Omicron likely to enter China; expert confident of zero-COVID strategy

Zhuang Pinghui, South China Morning Post

Posted at Nov 30 2021 09:32 PM

The Omicron coronavirus variant is likely to enter China, but mainstream tests will be able to detect any cases, and the country’s zero-Covid response will block community transmission, according to a senior public health official.

“Omicron was present not only in Africa but also [many countries outside Africa] and might possibly have spread in the community, which means the variant has a high chance of being introduced to China,” Xu Wenbo, head of the National Institute for Viral Disease Control and Prevention under the China CDC, told state broadcaster China Central Television on Monday night.

But, because of the design of China’s coronavirus tests, the variant would be detected, he said.

Tests on swabs of saliva or nasal samples look for specific markers in the genetic material to identify the presence of the coronavirus as an indicator of infection. Usually, two or more such markers are searched to ensure the match is correct.

Tests designed to recognise markers in the spike protein, which plays a key role in allowing the virus to enter human cells, may report a false negative because the Omicron variant features a large number of mutations on the spike that tests may not recognise as the virus being tested.
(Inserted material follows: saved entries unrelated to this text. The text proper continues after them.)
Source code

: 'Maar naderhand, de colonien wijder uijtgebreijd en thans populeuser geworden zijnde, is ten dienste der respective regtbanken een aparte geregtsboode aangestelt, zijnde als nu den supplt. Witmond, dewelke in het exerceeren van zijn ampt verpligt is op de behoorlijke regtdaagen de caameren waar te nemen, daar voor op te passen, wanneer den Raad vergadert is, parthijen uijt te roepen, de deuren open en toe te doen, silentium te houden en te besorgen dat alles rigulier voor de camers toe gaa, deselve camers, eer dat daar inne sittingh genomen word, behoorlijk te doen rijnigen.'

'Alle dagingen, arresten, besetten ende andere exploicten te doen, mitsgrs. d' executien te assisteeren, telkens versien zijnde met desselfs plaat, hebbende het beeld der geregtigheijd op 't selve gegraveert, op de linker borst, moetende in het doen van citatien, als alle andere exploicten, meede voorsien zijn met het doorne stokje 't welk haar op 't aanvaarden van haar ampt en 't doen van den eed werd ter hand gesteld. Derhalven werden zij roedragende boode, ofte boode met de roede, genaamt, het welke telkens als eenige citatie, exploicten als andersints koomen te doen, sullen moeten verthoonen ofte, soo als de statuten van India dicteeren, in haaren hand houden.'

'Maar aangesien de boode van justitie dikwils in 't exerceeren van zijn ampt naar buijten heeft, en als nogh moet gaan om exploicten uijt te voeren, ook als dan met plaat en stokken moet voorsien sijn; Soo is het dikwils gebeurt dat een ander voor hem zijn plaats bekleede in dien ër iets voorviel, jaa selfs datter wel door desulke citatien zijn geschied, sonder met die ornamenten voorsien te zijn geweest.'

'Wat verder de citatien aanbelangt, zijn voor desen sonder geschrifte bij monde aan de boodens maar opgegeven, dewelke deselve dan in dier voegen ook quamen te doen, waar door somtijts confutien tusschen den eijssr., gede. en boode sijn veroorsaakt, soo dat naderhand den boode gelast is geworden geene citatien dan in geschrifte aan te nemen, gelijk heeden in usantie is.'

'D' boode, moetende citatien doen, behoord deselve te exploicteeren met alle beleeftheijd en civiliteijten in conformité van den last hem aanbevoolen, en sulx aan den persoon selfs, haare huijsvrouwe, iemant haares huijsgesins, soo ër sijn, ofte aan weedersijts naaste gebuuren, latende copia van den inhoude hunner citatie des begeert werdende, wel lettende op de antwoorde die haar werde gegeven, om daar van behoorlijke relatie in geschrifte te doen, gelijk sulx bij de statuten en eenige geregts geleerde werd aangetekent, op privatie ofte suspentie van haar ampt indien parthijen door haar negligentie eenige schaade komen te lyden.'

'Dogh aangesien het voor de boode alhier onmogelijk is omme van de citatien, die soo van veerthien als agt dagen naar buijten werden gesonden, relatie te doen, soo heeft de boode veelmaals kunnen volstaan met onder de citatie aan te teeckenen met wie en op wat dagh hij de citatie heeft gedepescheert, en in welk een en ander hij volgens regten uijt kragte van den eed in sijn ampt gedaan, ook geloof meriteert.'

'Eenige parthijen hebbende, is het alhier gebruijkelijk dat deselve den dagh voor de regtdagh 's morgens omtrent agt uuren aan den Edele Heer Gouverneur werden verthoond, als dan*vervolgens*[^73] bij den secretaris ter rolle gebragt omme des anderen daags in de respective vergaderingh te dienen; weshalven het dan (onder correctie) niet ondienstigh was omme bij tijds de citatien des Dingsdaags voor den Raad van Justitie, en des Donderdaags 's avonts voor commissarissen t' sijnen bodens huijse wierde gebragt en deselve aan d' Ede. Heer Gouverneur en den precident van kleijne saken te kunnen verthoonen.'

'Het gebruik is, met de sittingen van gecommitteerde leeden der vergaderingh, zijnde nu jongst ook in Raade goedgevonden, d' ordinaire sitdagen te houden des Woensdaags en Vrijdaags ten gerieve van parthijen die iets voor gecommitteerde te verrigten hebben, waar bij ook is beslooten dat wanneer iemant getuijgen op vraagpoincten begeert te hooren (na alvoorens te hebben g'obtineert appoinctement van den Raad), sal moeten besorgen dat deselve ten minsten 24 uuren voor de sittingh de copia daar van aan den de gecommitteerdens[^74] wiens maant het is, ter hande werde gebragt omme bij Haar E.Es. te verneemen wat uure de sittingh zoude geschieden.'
Over the weekend, the World Health Organization said one of the widely used tests that could not detect the S gene of the virus – referred to as S gene drop-out or target failure – could be used as an indicator of Omicron infection, but it needed to be confirmed with genome sequencing.
Xu said the mainstream tests in China were based on a design by the Chinese Centre for Disease Control and

Prevention that targeted the open reading frame (ORF) group of genes and the N gene, and therefore the sensitivity and specificity of the tests would not be affected by the Omicron variant.
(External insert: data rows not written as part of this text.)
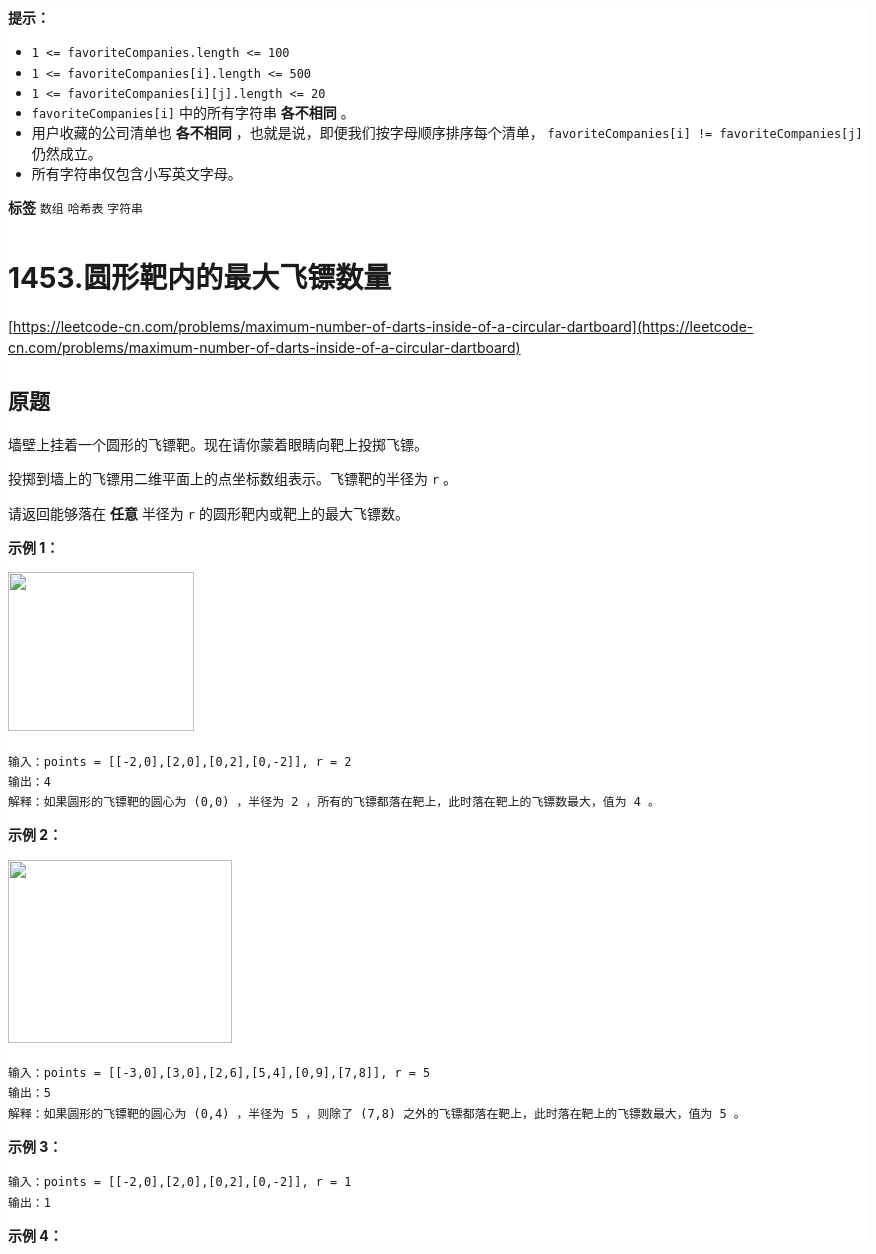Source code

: 
 **提示：** 
-  `1 <= favoriteCompanies.length <= 100` 
-  `1 <= favoriteCompanies[i].length <= 500` 
-  `1 <= favoriteCompanies[i][j].length <= 20` 
-  `favoriteCompanies[i]` 中的所有字符串 **各不相同** 。
- 用户收藏的公司清单也 **各不相同** ，也就是说，即便我们按字母顺序排序每个清单， `favoriteCompanies[i] != favoriteCompanies[j]` 仍然成立。
- 所有字符串仅包含小写英文字母。
 
**标签**
`数组` `哈希表` `字符串` 


## 
```python

```
>
# 1453.圆形靶内的最大飞镖数量
[https://leetcode-cn.com/problems/maximum-number-of-darts-inside-of-a-circular-dartboard](https://leetcode-cn.com/problems/maximum-number-of-darts-inside-of-a-circular-dartboard) 
## 原题
墙壁上挂着一个圆形的飞镖靶。现在请你蒙着眼睛向靶上投掷飞镖。

投掷到墙上的飞镖用二维平面上的点坐标数组表示。飞镖靶的半径为 `r` 。

请返回能够落在 **任意** 半径为 `r` 的圆形靶内或靶上的最大飞镖数。

 

 **示例 1：** 

<img alt="" src="https://assets.leetcode-cn.com/aliyun-lc-upload/uploads/2020/05/16/sample_1_1806.png" style="height: 159px; width: 186px;">

```
输入：points = [[-2,0],[2,0],[0,2],[0,-2]], r = 2
输出：4
解释：如果圆形的飞镖靶的圆心为 (0,0) ，半径为 2 ，所有的飞镖都落在靶上，此时落在靶上的飞镖数最大，值为 4 。

```
 **示例 2：** 

 **<img alt="" src="https://assets.leetcode-cn.com/aliyun-lc-upload/uploads/2020/05/16/sample_2_1806.png" style="height: 183px; width: 224px;">** 

```
输入：points = [[-3,0],[3,0],[2,6],[5,4],[0,9],[7,8]], r = 5
输出：5
解释：如果圆形的飞镖靶的圆心为 (0,4) ，半径为 5 ，则除了 (7,8) 之外的飞镖都落在靶上，此时落在靶上的飞镖数最大，值为 5 。
```
 **示例 3：** 

```
输入：points = [[-2,0],[2,0],[0,2],[0,-2]], r = 1
输出：1

```
 **示例 4：**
The Omicron variant, assessed by the WHO as posing a “very high” global risk, has been seen as a big threat in the pandemic with some of the mutations to the spike protein being seen in other more transmissible or pathogenic variants.

The National Health Commission said on Monday night that the Chinese CDC had developed a specific test for the Omicron variant and was carrying out genomic surveillance of the virus to detect potential imported cases. It said these measures would aid “timely detection” of Omicron cases.

Researchers are still studying whether the variant is more transmissible and if it is more likely to escape the protection of vaccines or past infections, but countries have moved quickly to impose travel restrictions and stricter public health measures as a precaution.

Xu said more mutation sites on the virus did not necessarily translate to higher transmissibility or stronger immune escape than the Delta variant because “aggregated mutations are not necessarily a cumulative form of mutations”.

“Structural virology, cross-immune neutralisation and field epidemiology are also needed to see the protection of the vaccine. Overall, the mutant strain and the serotype are still of the Sars-CoV-2 [the virus that causes Covid-19], so there will not be disruptive change,” Xu said.

He said the existing response to Covid-19 – preventing community spread with detailed epidemiological investigation and genetic surveillance of all imported cases – was capable of stopping the spread of the Omicron variant.

China’s prevention and control efforts would be routine, with increased self-monitoring and testing for some high-risk jobs, Xu said, adding that precautions should be stricter for jobs requiring contact with countries with outbreaks, or for isolated hotels and airports associated with imported cases.

More than 30 local outbreaks that occurred in China after April 2020 – when China halted local transmission of the initial Covid-19 outbreaks across the country – were linked to imported cases or cold-chain products.

The country eventually relied on “dynamic zero Covid” response to interrupt transmission, Xu said, referring to China’s strategy of cutting off community transmission as soon as possible with travel restrictions, lockdown, rigorous testing, isolation and other measures.

The NHC advised residents to continue wearing masks indoors and on transport even if they had been fully vaccinated or administered the booster dose because masking remained the most effective measure to block virus transmission.

The NHC also asked residents to cease overseas travel unless “absolutely necessary”.